One aim of our study was to investigate the morphology of the corpus callosum in MS patients with MM, as it is the most important commissural structure. We examined the CCA and CCI in patients and controls to determine possible corpus callosum atrophy. Consistent with a study by Granberg et al. (11), we found significant reductions in CCA in MS patients, and a non-significant reduction in CCI. It should be noted that patients in the Granberg study were more severely affected and had a longer disease duration than those in our study.
We did not observe any differences in CCI or CCA between the groups with MM 0/1 and MM > 1 using MRI and we found no correlation between MM and CCI and CCA.
A possible explanation for the increased MM in MS patients may be altered functional pathways in the corpus callosum due to strategically located demyelinating plaques, resulting in interhemispheric inhibition dysfunction even before any morphological changes in commissural fibers are established.
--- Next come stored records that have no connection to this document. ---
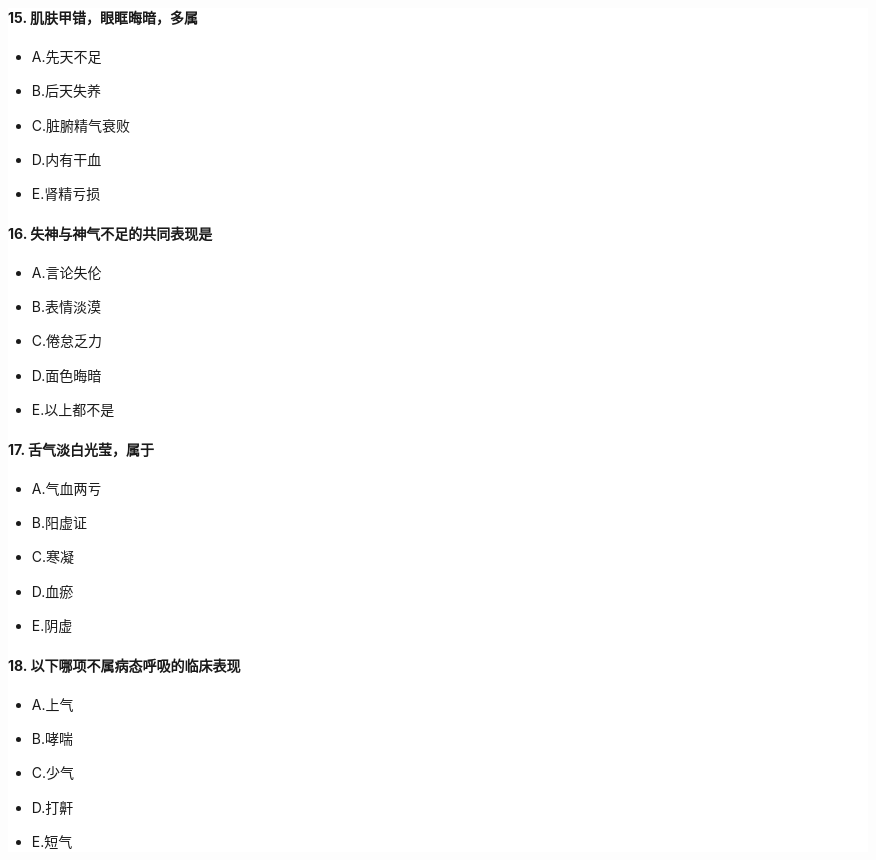 





#### 15. 肌肤甲错，眼眶晦暗，多属

* A.先天不足

* B.后天失养

* C.脏腑精气衰败

* D.内有干血

* E.肾精亏损







#### 16. 失神与神气不足的共同表现是

* A.言论失伦

* B.表情淡漠

* C.倦怠乏力

* D.面色晦暗

* E.以上都不是







#### 17. 舌气淡白光莹，属于

* A.气血两亏

* B.阳虚证

* C.寒凝

* D.血瘀

* E.阴虚







#### 18. 以下哪项不属病态呼吸的临床表现

* A.上气

* B.哮喘

* C.少气

* D.打鼾

* E.短气
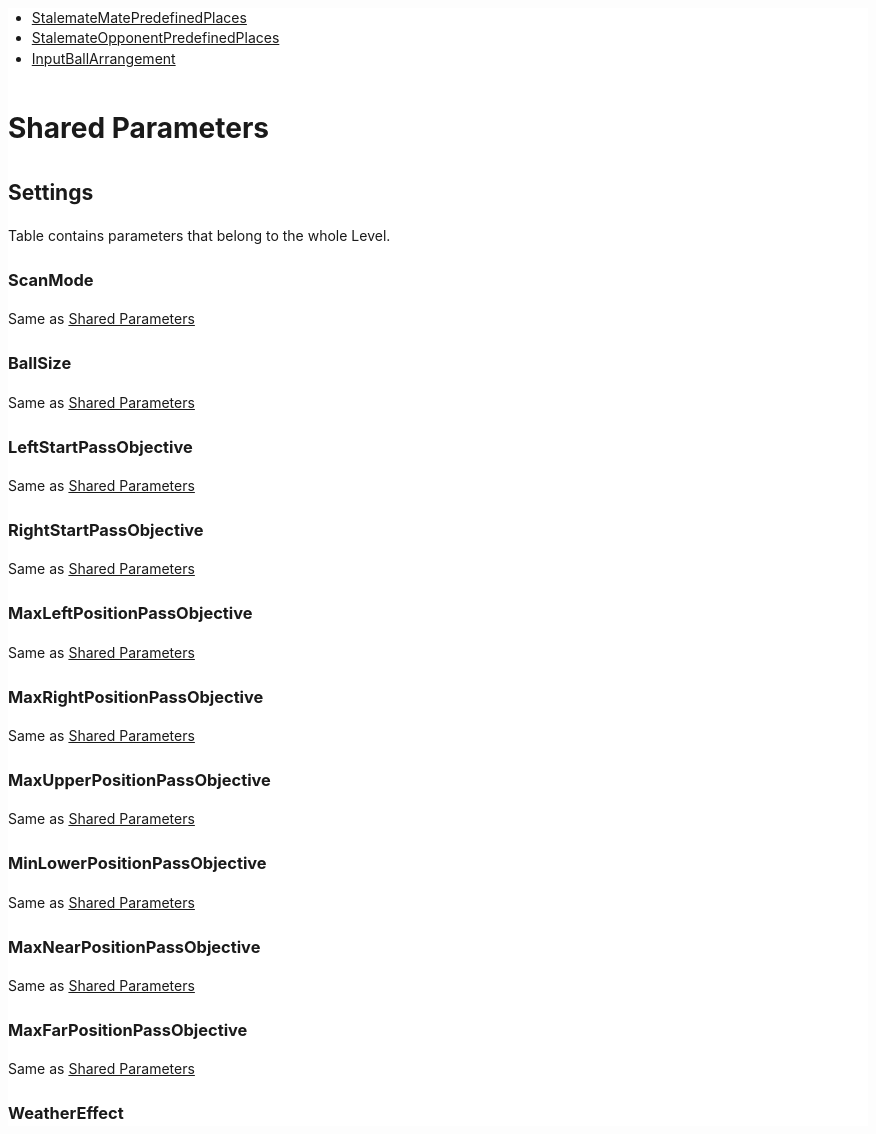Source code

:   - [StalemateMatePredefinedPlaces](#StalemateMatePredefinedPlaces)
  - [StalemateOpponentPredefinedPlaces](#StalemateOpponentPredefinedPlaces)
  - [InputBallArrangement](#InputBallArrangement)

# Shared Parameters

## Settings

Table contains parameters that belong to the whole Level.

### ScanMode

Same as [Shared Parameters](./SharedParameters.md#ScanMode)

### BallSize

Same as [Shared Parameters](./SharedParameters.md#BallSize)

### LeftStartPassObjective

Same as [Shared Parameters](./SharedParameters.md#LeftStartPassObjective)

### RightStartPassObjective

Same as [Shared Parameters](./SharedParameters.md#RightStartPassObjective)

### MaxLeftPositionPassObjective

Same as [Shared Parameters](./SharedParameters.md#MaxLeftPositionPassObjective)

### MaxRightPositionPassObjective

Same as [Shared Parameters](./SharedParameters.md#MaxRightPositionPassObjective)

### MaxUpperPositionPassObjective

Same as [Shared Parameters](./SharedParameters.md#MaxUpperPositionPassObjective)

### MinLowerPositionPassObjective

Same as [Shared Parameters](./SharedParameters.md#MinLowerPositionPassObjective)

### MaxNearPositionPassObjective

Same as [Shared Parameters](./SharedParameters.md#MaxNearPositionPassObjective)

### MaxFarPositionPassObjective

Same as [Shared Parameters](./SharedParameters.md#MaxFarPositionPassObjective)

### WeatherEffect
Cabib et al. (7) investigated mirror activity in MS patients using EMG and found enhanced EMG activity in contralateral homologous muscles, as well as significant diffusivity changes in the corpus callosum via diffusion tensor imaging in MRI studies, not measured in our routine MRI. Similarly, in ALS patients with MM, Wittstock et al. (22) did not find diffusion changes in the corpus callosum despite prolongation of latency or loss of the silent period in MEP studies, suggesting that disruptions in transcallosal pathways, as measured through TMS, may precede microstructural alterations in the corpus callosum. In contrast, in our study we observed a co-occurrence of increased MM and morphological changes in the corpus callosum (reduced nCCA) in MS patients, which precedes functional changes measured by TMS, not different between patients and controls.
Other structures than the corpus callosum may contribute to the origin of MM in MS patients. Liu et al. (1) reported a deactivation of a non-mirroring inhibitory network in Parkinson patients (dorsolateral prefrontal cortex, presupplementary motor area) – areas that may also be affected by juxtacortical inflammatory lesions in MS patients. Functional magnetic resonance imaging (fMRI) studies in poststroke patients (23) have reported increased activity in the non-lesioned sensorimotor cortex, with MM in the non-paretic hand attributed to activity in the contralesioned sensorimotor area via the crossed corticospinal tract - a possible mechanism in patients with MM. We observed a non-significantly higher volume of juxtacortical and periventricular lesions in patients with MM > 1 compared to patients with MM 0/1. It would be of interest whether lesion volume in specific areas (e.g. the dorsolateral prefrontal cortex and the presupplementary motor area) may contribute to MM. However, no specific cortical areas causing MM have been identified so far.